_What you should do:_ Return the lines below that carry the word "Кому".
########################################
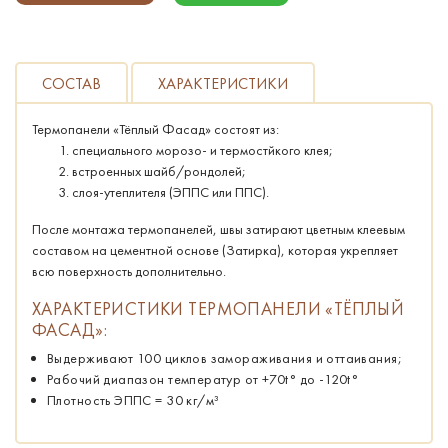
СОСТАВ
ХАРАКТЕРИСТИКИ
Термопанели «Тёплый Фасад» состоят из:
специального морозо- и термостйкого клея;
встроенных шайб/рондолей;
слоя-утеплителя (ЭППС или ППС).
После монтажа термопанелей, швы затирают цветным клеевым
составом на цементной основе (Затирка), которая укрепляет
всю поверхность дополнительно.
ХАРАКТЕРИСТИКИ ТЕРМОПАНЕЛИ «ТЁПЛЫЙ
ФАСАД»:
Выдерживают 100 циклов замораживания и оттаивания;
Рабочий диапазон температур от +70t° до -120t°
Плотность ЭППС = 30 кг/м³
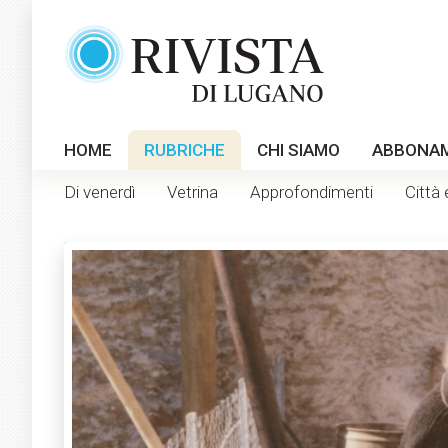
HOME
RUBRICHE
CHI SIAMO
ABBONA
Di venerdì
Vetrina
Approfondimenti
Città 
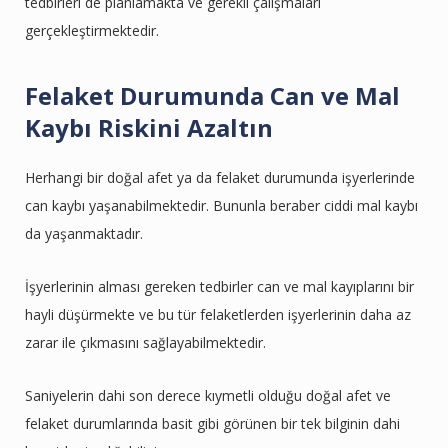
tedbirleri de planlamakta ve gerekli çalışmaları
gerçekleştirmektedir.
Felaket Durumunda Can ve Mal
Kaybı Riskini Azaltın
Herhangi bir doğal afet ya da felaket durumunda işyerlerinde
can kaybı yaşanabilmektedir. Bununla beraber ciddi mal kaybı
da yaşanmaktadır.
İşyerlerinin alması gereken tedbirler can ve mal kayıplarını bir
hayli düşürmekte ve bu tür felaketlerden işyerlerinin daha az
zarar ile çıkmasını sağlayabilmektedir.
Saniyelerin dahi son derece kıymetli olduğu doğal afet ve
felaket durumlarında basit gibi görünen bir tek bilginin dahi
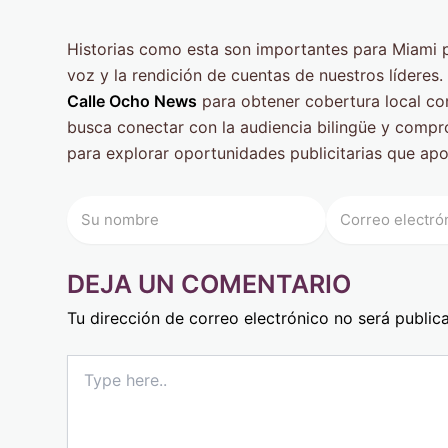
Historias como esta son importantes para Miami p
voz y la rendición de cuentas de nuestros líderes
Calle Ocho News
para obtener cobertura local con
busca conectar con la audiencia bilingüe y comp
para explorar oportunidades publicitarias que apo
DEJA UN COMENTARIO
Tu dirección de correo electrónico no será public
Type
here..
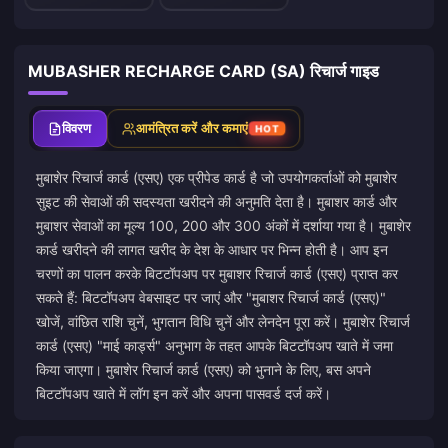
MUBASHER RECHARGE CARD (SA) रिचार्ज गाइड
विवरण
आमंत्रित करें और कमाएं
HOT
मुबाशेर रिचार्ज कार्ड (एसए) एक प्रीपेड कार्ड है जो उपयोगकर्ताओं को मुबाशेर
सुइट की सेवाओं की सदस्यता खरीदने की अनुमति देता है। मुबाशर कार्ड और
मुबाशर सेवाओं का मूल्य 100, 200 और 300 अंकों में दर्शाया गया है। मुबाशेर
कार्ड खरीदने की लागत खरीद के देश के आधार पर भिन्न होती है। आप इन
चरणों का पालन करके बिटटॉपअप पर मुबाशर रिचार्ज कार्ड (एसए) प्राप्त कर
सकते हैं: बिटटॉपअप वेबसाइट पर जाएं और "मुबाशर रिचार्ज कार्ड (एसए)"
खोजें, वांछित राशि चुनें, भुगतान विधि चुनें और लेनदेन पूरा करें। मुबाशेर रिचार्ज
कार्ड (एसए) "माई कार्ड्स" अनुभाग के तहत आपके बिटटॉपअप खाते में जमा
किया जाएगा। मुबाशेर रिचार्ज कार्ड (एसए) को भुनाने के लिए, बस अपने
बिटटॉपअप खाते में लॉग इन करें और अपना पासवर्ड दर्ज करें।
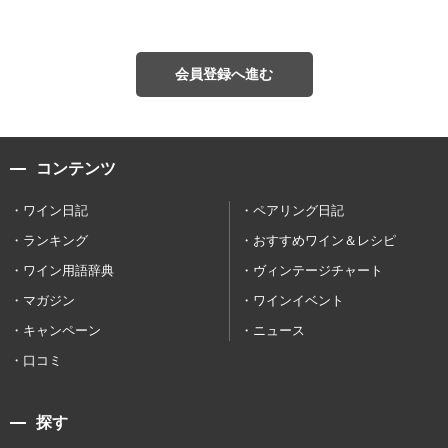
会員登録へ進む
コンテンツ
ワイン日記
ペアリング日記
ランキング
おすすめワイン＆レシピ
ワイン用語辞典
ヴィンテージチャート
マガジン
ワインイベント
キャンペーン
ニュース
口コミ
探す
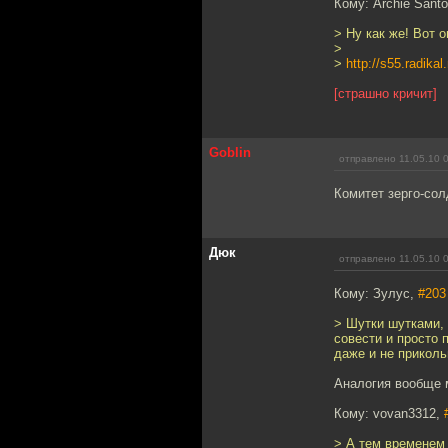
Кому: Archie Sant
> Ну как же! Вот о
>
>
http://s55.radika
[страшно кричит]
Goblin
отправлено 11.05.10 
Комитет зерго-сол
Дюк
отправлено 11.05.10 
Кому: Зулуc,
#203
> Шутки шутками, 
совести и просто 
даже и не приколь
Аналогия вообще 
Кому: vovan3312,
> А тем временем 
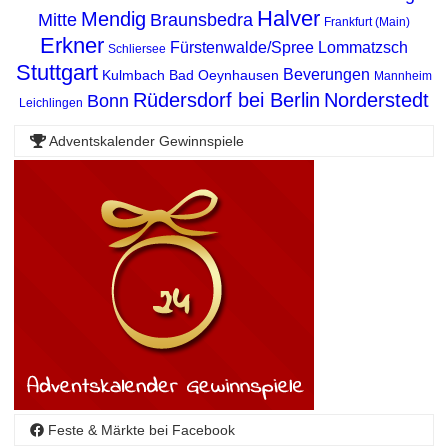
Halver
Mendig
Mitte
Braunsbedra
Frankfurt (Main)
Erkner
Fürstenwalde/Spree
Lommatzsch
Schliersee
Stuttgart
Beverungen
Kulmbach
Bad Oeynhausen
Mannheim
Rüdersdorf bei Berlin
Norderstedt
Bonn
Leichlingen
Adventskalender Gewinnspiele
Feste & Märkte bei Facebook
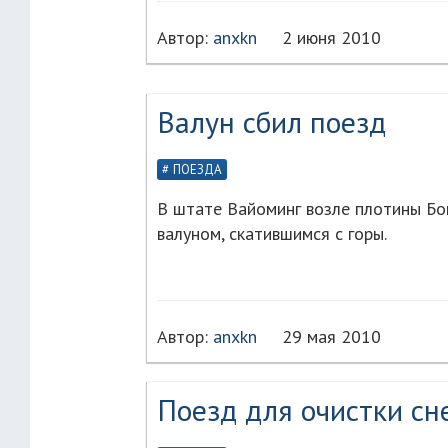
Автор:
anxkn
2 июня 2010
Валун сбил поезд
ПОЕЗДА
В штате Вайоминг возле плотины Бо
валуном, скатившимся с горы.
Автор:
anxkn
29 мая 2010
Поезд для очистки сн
########################################
_Result of the exercise:_
Кому: Archie Sant
Кому: Зулуc,
Кому: vovan3312,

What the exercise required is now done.